File processing with Numpy
The data itself appears to be completely regular and can be processed easily with Numpy. The header is only a tiny part of the file and the processing speed thereof is not very relevant. So the idea is to swich to Numpy for only the raw data and, other than that, keep the existing loops in place.
This approach works best if the number of lines in a data segment can be determined from the header. For the remainder of this answer I assume this is indeed the case. If this is not possible, the starting and ending points of data segments have to be determined with e.g. str.find or regex. This will still run at "compiled C speed" but the downside being that the file has to be looped over twice. In my opinion, if your files are only 50MB it's not a big problem to load a complete file into RAM.
E.g. put something like the following under if species_data and '//' not in line:
# Define `import numpy as np` at the top
# Determine number of rows from header data. This may need some
# tuning, if possible at all
nrows = max(ends[i]-starts[i] for i in range(len(species)))
# Sniff line length, because number of whitespace characters uncertain
fp = f.tell()
ncols = len(f.readline())
f.seek(fp)
# Load the data without loops. The file.read method can do the same,
# but with numpy.fromfile we have it in an array from the start.
data = np.fromfile(f, dtype='S1', count=nrows*ncols)
data = data.reshape(nrows, ncols)
# Process the data without Python loops. Here we leverage Numpy
# to really speed up the processing.
human = data[:,hom]
macaque = data[:,mac]
valid = np.in1d(human, bases) & np.in1d(macaque, bases)
mismatch = (human != macaque)
pos = starts[hom] + np.flatnonzero(valid & mismatch)
# Store
div_dict[(starts[hom], ends[hom], valid.sum())] = pos
# After using np.fromfile above, the file pointer _should_ be exactly
# in front of the segment termination flag
assert('//' in f.readline())
# Reset the header containers and flags
...
So the elif species_data and '//' in line: case has become redundant and the containers and flags can be reset in the same block as the above.
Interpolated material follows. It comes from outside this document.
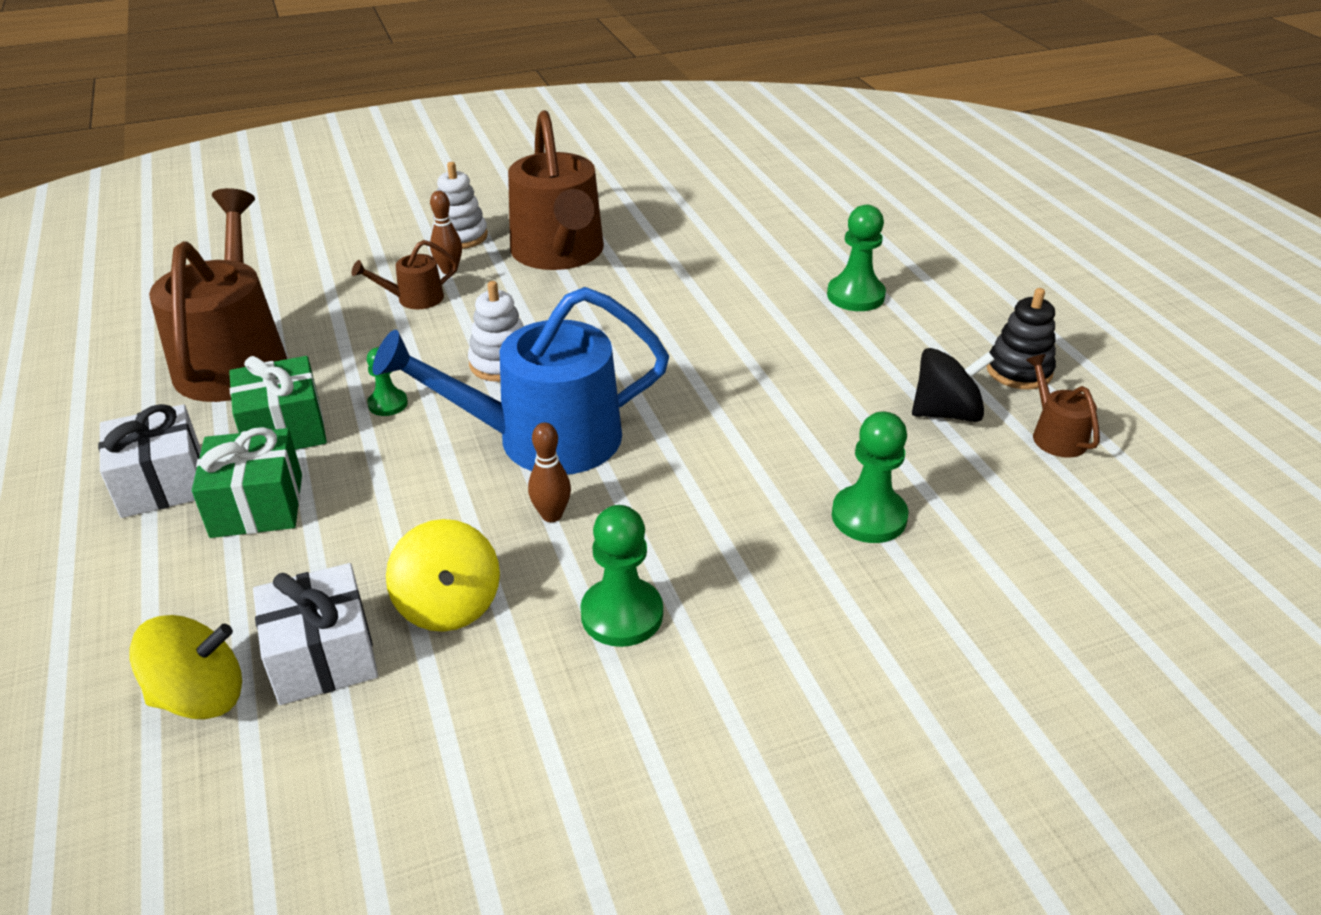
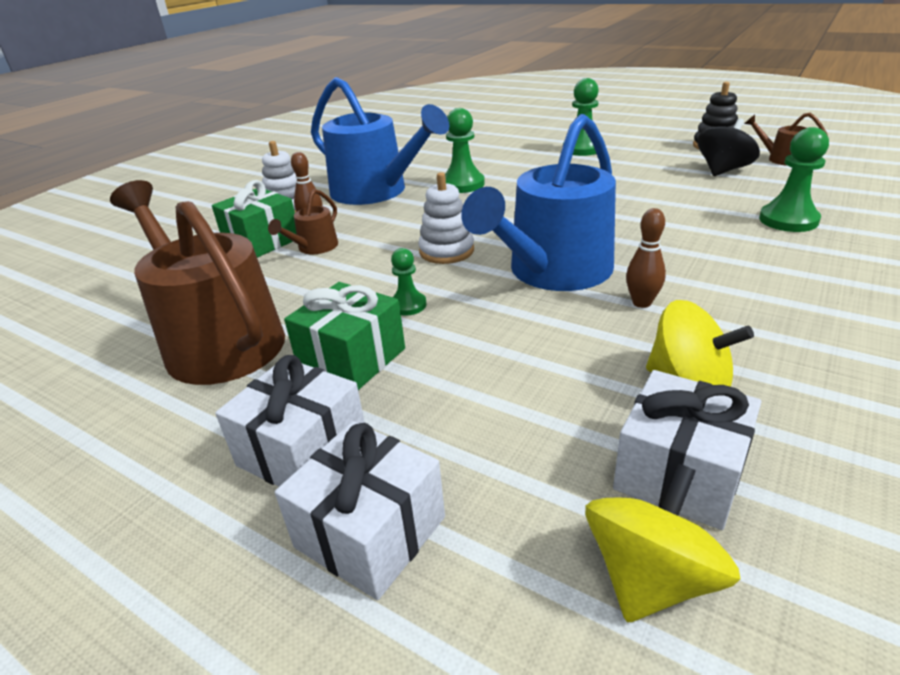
camera: 35 degrees left, 5 degrees down
(121, 562) = (370, 532): none -> white gift
(257, 505) = (424, 415): green gift -> green gift (262, 241)
(559, 253) = (376, 191): brown watering can -> blue watering can
(622, 614) = (789, 325): green pawn -> green pawn (462, 184)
Alternatively, you could also remove the assert('//' in f.readline()) and keep the elif species_data and '//' in line: case and reset containers and flags there.
Caveats
For relying on the file pointer to switch between processing the header and the data, there is one caveat: (in CPython) iterating a file object uses a read-ahead buffer causing the file pointer to be further down the file than you'd expect. When you would then use numpy.fromfile with that file pointer, it skips over data at the start of the segment and moreover it reads into the header of the next segment. This can be fixed by exclusively using the file.readline method. We can conveniently use it as an iterator like so:
for line in iter(f.readline, ''):
...
For determining the number of bytes to read with numpy.fromfile there is another caveat: Sometimes there is a single line termination character \n at the end of a line and other times two \r\n. The first is the convention on Linux/OSX and the latter on Windows. There is os.linesep to determine the default, but obviously for file parsing this isn't robust enough. So in the code above the length of a data line is determined by actually reading a line, checking the len, and putting back the file pointer to the start of the line.
When you encounter a data segment ('DATA' in line) and the desired species are not in it, you should be able to calculate an offset and f.seek(f.tell() + offset) to the header of the next segment. Much better than looping over data you're not even interested in!